In the early 2000s, Moezzi’s family began making way for the pomegranate shrubs on land they already owned in La Luz.
“Initially my father-in-law and I cleaned the land, we had water rights and we decided that we wanted to go ahead and plant pomegranates,” Moezzi said.
What began as a passion project quickly developed logistical challenges.
“We started planting a few, and then a few became a few hundred, a few hundred became a few thousand, and then I just didn’t know what to do with it because it wasn’t easy to sell the fruits,” Moezzi said.
Sustainably growing pomegranates in the region
New Mexico Pomegranate, LLC uses two primary varieties of pomegranate: Wonderful and Granada.
Starter plants begin life in Moezzi’s adjacent greenhouse before being transplanted outside into the fields. Moezzi propagates the plants by hand to ensure a bountiful crop.
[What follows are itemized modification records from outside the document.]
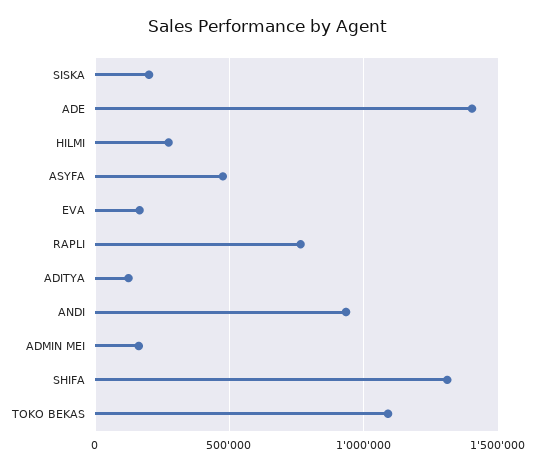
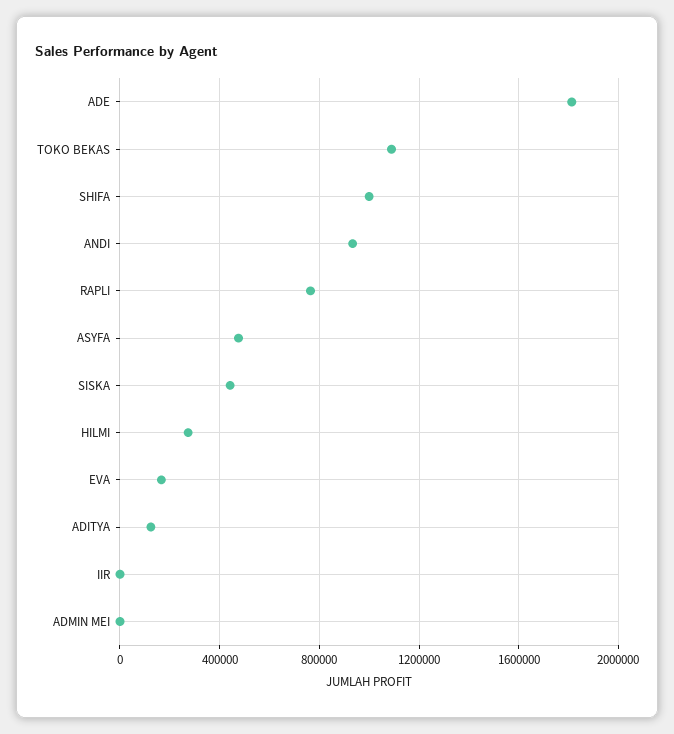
SISKA: 200000 -> 450000
ADE: 1400000 -> 1800000
ADMIN MEI: 150000 -> 0
SHIFA: 1300000 -> 1000000
IIR: none -> 0

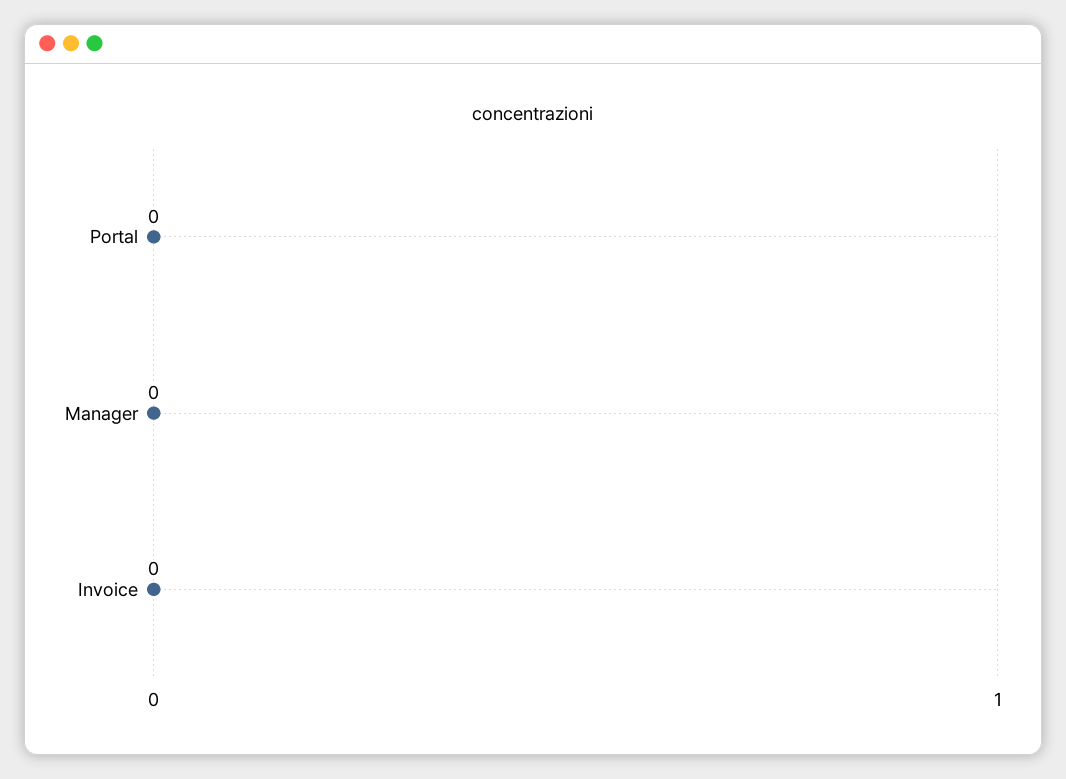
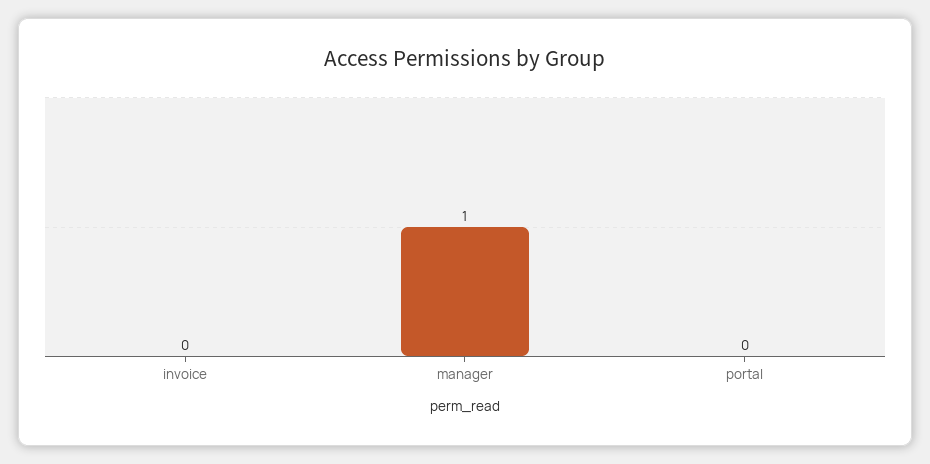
Manager: 0 -> 1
Moezzi said he decided to cut out the middle man and juice the fruit himself. He reached out to the California-based POM Juice company for advice on juicing techniques but was turned away.
So he developed his own system for juicing the fruits and said he also plans to help support the local agricultural community by offering to process fruit crops for some area farmers as well.
Pomegranates are an ideal crop to grow in New Mexico because they require little water and benefit from the desert climate. States with similar climates already began capitalizing on the crop but New Mexico caught up.
According to the U.S. Department of Agriculture (USDA) National Agricultural Statistics Service census data, Arizona was ahead of New Mexico in pomegranate production in 2012.
In Arizona, bearing and non-bearing pomegranate operations increased 19 percent from from 2012-17.
However, New Mexico quickly caught up by 2017. In that same time frame, bearing and non-bearing pomegranate operations in New Mexico increased 112 percent and surpassed Arizona’s production.
Middle Eastern crops flesh out the Tularosa Basin
Pomegranate trees are a long-lived shrub tree that can grow 20 to 30 feet high. The plants can take considerable drought.
Pomegranates are grown commercially for their juicy seeds, which make up about half the weight of the whole fruit.
Sid Gordon, Otero County agricultural agent with the New Mexico State University Extension Office, said Middle Eastern crops such as pomegranates, figs and pistachios grow well in this area because they can thrive in a medium dry climate and tolerate high PH soil and water.
“We don’t have a great water supply, so we don’t have a lot of large farms,” Gordon said.
“We’ve got some very good-sized pistachio growers, some pecan growers and of course we grow some alfalfa and other forage crops, but not the level like the Rio Grande valley where they have more irrigation and groundwater to work with.”
Gordon said although pomegranates are being grown in New Mexico and in the Tularosa Basin, there are no large commercial pomegranate orchards in the region yet.
“We have people that will dabble in a lot of different things, they will have a small or larger backyard or a side crop,” Gordon said.
“If he has the scale here, once he gets in full production, then yeah, he’ll definitely be a pioneer.”